Date of Paper


Type of Paper

Clinical research paper

Degree Name

Master of Social Work (M.S.W.)


Social Work

First Advisor

Colin Hollidge


Social Work


Between 1980 and 2011, the number of incarcerated women increased by more than 700% (The Sentencing Project, 2017; 2015). Since The Second Chance Act was passed in 2008, the women’s prison population has grown outpacing men’s, grown while men’s declined, or declined proportionally less than men’s in seventy-percent of states, according to the Prison Policy Initiative (Sawyer, 2018). This paper explores the reasons for this disproportionate growth by outlining public policy developments and pathways women take to incarceration that are intertwined with trauma, mental health, and substance use in ways that men’s pathways are not. Furthermore, since the majority of incarcerated women are mothers and reside with their children prior to incarceration (Swavola, Riley, & Subramanian, 2016; Glaze & Maruschak, 2008), the collateral damage caused to society by removing these women from their families and communities is outlined.
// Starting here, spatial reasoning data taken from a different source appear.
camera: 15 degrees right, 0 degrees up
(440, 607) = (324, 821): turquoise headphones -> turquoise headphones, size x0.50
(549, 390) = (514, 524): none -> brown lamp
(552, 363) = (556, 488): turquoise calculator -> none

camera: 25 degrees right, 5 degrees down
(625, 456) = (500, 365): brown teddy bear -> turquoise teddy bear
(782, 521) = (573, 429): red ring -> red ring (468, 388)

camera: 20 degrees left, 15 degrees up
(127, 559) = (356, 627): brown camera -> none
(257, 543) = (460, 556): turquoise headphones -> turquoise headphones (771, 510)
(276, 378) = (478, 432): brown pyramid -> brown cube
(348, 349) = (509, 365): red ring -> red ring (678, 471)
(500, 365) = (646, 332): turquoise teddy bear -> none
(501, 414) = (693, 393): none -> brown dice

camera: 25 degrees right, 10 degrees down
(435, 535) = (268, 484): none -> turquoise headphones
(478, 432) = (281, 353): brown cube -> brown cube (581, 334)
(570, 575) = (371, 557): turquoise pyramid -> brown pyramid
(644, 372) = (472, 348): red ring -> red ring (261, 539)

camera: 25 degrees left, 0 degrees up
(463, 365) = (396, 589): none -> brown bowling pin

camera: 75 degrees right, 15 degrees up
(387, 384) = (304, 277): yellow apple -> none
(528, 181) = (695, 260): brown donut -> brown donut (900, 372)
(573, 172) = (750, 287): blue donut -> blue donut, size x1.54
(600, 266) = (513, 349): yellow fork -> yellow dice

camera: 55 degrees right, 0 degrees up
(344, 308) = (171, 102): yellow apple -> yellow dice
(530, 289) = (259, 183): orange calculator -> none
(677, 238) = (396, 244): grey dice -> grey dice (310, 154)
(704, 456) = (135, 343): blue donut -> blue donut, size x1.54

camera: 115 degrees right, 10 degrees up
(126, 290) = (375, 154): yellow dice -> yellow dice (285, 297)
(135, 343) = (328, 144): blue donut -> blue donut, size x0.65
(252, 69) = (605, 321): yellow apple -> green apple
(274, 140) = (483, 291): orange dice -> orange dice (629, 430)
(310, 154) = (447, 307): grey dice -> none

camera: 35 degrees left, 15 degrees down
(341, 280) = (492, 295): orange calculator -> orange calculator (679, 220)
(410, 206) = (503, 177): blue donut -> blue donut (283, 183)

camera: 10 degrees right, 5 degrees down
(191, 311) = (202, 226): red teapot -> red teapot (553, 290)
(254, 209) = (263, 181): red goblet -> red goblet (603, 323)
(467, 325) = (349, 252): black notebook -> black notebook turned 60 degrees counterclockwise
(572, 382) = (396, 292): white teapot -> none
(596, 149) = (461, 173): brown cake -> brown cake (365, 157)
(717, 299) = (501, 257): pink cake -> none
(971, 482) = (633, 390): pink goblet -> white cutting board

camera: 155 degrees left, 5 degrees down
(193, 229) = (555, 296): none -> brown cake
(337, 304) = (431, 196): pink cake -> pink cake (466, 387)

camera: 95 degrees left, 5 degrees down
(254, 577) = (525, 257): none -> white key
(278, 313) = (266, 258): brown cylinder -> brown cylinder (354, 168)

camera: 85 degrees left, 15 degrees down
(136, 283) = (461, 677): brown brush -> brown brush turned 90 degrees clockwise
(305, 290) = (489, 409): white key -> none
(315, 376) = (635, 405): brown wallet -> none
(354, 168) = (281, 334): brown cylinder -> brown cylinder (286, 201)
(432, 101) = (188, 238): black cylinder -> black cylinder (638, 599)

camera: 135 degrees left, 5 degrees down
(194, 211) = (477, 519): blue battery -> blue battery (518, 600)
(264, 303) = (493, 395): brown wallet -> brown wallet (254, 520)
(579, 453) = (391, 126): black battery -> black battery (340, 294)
The practice of separating women who give birth while incarcerated from their newborns is also discussed alongside an evaluation of the current programming within the criminal justice system that some states have implemented to prevent this separation. Finally, research on the experiences of incarcerated women is consolidated with attachment theory to outline necessary clinical components of an alternative to incarceration or preventative program for justice-involved women and their infants utilizing Yale University’s Minding the Baby, a highly successful interdisciplinary home visiting program, as a model. An argument is made for the compounding fiscal, societal, and mental health benefits of reforming the current systemic response to postpartum incarcerated women and their infants.